Bonds rose, pushing yields on the 10-year note two basis points lower to 1.55 per cent, according to Bloomberg.
"These notes really show that they're giving the same amount of ammunition to the hawks and the doves," Mark Heppenstall, the Horsham, Pennsylvania-based chief investment officer of Penn Mutual Asset Management.
"We still have a lot of economic numbers to be released between now and December, so if I had to guess, I would say that the earliest we see a hike would be early 2017."
I don't think anything in these minutes supports a quicker rate increase and again, I think that they're data dependent still.
In the Dow, gains in shares of Pfizer and those of DuPont, up 0.8 per cent each respectively, offset slides in shares of Cisco and those of Intel, down 1.2 per cent and 0.8 per cent respectively.

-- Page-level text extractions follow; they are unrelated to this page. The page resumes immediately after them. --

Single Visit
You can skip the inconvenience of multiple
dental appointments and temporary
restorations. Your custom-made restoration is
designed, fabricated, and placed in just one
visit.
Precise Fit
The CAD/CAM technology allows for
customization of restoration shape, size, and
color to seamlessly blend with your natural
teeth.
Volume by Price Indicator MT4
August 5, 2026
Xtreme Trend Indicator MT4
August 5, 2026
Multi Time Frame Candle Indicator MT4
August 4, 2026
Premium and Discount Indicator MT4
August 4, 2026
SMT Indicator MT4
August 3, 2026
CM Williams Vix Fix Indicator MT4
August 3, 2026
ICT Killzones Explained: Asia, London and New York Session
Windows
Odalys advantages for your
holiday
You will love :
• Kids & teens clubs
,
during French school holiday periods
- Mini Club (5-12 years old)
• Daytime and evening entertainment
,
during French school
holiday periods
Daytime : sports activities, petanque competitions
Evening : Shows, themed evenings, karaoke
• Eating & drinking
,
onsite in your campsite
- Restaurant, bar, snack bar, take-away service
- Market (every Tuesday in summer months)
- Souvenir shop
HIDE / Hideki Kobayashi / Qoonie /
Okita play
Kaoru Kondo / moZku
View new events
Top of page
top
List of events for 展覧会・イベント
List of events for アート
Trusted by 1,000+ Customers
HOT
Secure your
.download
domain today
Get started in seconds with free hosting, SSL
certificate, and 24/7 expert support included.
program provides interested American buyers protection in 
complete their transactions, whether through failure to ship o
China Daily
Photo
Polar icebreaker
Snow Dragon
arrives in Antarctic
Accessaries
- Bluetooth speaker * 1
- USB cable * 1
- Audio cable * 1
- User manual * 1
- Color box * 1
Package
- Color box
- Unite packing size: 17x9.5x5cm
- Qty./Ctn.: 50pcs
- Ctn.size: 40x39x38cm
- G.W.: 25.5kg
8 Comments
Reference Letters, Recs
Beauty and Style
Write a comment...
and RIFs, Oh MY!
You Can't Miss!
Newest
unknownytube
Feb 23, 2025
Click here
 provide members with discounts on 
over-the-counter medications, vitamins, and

"I don't think anything in these minutes supports a quicker rate increase and again, I think that they're data dependent still," Chris Gaffney, president of Everbank World Markets in St Louis, told Reuters.
Weighing on sentiment were disappointing results from Target, down 6.1 per cent as of 3.16pm in New York, as well as from Lowe's, down 5.5 per cent.
In Europe, the Stoxx 600 Index ended the day with a 0.8 per cent slide from the previous close. The UK's FTSE 100 index slid 0.5 per cent, France's CAC 40 index retreated 1 percent, while Germany's DAX index fell 1.3 per cent.